Tuesday, May 5, 2009
More Quilts, Etc.
OK, here are a few more quilt photos. In order they are:
Six blocks of the sock monkey quilt.
The Community Quilt, which will be won in a raffle at 4 p.m. on Sunday of Strawberry Festival. Standing in front of the quilt are Catholine Tribble, on the left in the quilted vest, and Annie Miksch, on the right. Annie is also a gifted quilter, but none of her stuff was on display because she gives it all away. If you know Annie, you know that makes perfect sense. Annie does not do good; Annie does EXCELLENT. It's just who she is.
Next, a detail of the quilt that had the gingko-leaf shaped quilting. If you look closely you can see it.
Then, a close up of a square from the crazy frog quilt. I'm not sure why frogs would be wearing clothes or be flying through the air with the clothes flying off, but there it is. The person who made it said she had the fabric for a long time before the design came together for her. I apologize for not getting her name. I apologize for not getting anyone's name – mea culpa. I was so dazzled by the quilts I did not note the names of the quilters. Sigh. I'll make a note of that for two years from now.
Finally, the photo I attached to yesterday's email alerting people to the new blog posting, the one with my friend Becky, my unrelated twin, down in the lower left hand corner.
In other news, it is raining steadily here today. It varies from light steady to torrential, but it's all rain, all the time. At the moment it is torrential.
Rick went to work for a few hours this morning, then came home and went to bed, which is where he is now.
Woke up to a note from our son JD in the tabletop diary:
May 5, '09
WOKE UP AROUND 1 AND JIVE WAS KNOCKING ON THE BACK DOOR, COMPLETELY DRENCHED AND THE COFFEE POT WAS ON ALL NIGHT. NOT COMPLAINING, JUST SOMETHING TO BE MORE AWARE OF FOR EVERYONE'S SAFETY, INCLUDING THE DOG.
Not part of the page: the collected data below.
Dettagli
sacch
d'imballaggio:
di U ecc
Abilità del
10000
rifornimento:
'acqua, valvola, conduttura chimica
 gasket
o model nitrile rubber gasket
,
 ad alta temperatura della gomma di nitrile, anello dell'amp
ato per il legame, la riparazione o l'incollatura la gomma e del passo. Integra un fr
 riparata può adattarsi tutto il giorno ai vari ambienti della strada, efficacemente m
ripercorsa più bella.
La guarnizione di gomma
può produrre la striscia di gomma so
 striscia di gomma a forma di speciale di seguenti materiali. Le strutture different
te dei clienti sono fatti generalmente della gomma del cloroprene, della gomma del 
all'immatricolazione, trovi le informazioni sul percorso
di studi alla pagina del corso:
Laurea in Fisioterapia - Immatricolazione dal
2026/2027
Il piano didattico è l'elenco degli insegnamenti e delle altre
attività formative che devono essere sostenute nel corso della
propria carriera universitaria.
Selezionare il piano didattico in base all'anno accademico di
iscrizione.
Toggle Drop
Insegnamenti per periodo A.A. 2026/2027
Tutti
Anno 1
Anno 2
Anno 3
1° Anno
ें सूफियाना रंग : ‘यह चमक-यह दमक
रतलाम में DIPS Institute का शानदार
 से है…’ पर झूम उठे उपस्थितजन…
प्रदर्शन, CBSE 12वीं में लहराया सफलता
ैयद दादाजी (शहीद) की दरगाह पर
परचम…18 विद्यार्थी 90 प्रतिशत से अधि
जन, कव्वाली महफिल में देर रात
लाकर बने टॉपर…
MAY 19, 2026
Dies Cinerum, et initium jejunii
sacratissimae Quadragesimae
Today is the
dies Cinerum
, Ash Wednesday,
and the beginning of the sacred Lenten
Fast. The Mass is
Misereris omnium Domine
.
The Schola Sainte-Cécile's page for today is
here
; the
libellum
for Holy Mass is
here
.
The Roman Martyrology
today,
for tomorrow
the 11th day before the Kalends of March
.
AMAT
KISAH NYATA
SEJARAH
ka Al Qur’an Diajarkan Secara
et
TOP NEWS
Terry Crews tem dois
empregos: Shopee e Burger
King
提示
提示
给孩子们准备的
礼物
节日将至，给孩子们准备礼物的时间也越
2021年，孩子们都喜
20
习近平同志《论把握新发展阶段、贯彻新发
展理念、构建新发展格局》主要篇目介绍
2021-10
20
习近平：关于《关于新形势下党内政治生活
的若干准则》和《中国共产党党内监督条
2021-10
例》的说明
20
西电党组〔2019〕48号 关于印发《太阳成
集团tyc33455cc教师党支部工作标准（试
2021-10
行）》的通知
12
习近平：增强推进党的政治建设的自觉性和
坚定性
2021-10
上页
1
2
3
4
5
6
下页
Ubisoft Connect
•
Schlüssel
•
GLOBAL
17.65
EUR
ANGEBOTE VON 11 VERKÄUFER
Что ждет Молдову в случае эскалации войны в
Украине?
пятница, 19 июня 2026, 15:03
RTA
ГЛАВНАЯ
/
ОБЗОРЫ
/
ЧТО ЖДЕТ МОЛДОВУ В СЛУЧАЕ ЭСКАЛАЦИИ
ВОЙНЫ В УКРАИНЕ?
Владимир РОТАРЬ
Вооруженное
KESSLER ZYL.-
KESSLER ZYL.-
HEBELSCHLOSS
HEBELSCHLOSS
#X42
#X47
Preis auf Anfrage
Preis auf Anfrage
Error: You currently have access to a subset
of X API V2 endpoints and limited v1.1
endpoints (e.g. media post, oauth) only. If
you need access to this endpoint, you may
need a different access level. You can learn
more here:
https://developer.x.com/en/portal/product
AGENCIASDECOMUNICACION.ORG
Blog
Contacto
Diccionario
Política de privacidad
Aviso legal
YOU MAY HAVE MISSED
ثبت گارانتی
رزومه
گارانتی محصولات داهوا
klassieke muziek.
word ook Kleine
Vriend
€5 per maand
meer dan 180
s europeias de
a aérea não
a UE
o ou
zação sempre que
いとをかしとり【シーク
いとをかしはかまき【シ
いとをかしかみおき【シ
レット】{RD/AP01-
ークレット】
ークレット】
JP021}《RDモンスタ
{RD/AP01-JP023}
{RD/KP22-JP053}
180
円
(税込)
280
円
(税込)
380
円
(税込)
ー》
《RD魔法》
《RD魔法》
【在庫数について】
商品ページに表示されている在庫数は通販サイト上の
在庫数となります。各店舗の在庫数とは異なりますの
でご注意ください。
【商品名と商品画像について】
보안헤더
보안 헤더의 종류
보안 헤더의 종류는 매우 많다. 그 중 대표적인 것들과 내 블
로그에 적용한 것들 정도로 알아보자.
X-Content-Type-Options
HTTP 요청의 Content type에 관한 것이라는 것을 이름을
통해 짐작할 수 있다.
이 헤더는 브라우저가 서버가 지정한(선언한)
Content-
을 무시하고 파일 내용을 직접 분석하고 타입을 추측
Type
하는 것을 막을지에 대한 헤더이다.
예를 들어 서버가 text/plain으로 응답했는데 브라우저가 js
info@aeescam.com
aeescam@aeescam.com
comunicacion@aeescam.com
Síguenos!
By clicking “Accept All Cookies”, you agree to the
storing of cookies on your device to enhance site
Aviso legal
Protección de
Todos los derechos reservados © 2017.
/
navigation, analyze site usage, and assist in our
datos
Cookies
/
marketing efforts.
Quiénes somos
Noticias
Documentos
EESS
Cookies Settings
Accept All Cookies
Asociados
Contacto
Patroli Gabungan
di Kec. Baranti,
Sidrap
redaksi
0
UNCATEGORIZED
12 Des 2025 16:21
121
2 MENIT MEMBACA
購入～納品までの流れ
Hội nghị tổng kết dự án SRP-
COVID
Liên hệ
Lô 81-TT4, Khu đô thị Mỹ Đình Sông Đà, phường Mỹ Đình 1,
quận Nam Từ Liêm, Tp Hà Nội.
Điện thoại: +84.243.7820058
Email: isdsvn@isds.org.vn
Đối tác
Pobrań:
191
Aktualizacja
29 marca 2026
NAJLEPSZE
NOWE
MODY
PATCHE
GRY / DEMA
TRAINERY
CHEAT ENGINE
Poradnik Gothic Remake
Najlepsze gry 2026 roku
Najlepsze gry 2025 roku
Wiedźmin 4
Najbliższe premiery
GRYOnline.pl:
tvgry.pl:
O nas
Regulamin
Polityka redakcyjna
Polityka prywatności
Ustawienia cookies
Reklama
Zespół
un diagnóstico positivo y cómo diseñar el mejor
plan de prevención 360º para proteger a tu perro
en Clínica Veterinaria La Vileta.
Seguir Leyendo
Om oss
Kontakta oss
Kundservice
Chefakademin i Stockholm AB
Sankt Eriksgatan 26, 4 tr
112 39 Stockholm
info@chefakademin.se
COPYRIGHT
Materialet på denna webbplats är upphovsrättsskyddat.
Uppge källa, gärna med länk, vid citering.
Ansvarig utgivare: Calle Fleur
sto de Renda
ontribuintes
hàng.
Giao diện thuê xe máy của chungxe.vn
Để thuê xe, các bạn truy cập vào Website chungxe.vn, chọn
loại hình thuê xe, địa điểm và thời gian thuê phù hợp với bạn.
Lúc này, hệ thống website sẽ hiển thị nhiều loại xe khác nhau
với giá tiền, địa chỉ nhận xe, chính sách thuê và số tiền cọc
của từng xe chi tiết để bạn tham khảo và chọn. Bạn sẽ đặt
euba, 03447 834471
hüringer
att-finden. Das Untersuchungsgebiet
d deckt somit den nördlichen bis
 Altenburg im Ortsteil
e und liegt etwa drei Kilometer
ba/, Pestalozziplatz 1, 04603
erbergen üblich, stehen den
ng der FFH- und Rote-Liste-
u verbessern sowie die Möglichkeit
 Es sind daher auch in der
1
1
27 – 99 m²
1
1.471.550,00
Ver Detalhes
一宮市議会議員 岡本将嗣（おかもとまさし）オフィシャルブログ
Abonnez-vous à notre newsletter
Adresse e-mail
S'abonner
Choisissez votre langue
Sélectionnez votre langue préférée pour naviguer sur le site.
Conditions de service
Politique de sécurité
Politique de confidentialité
Rick and I took notice. Rick said, “Well, he was the safety officer at his last job.” I said, “It's amazing to me that the kid who gave us the most grief is now the one who tells us how to behave.” My friend Becky told me for years that JD would end up being a bank president, or something like that. At this point I really see what she was talking about.
The dog – well, he always wants to go out when I get up to go to bed, and he did that last night, and when I went to the door to whistle him in a few minutes later, he didn't come. As Rick says, you don't feel like standing there whistling, clapping, and calling for 15 minutes in the pouring rain in the middle of the night. I thought, oh well, I'm going to bed, I'll hear him when he scratches on the door. Instead I went to sleep and did not hear him.
It was nasty out there last night. I could tell because there is a dog a few houses up the hill who starts barking every time I whistle for our dog, or call him, or toss a ball, or walk out the back door, or sneeze. I whistled and called for quite a while and all was silence. So even the neighborhood sentry couldn't be bothered to come out and do his stuff. I can't imagine where Jive was that he didn't come into the nice warm dry house. And he ain't talking.
I am re-reading a good book: The Daughter of Time, by Josephine Tey. It was originally published in 1951, the year before Tey died at the age of 55 or 56 – her birth year is listed as “1896 or 97.” If you have read her books you understand why her readers mourn her early passing and the loss of her potential for writing more books. Here is a list of her published novels: Brat Farrar; The Daughter of Time; The Franchise Affair; The Man in the Queue; Miss Pym Disposes; A Shilling for Candles; The Singing Sands; To Love and Be Wise.
They are considered mysteries, but more than mysteries. I am not sure if I've read them all; I'm thinking as I start this one again that maybe I'll just read all of Josephine Tey again. I will not betray here a word of plot; I merely invite you to read, or re-read, Josephine Tey, and if she strikes your fancy, you are in for some good reading.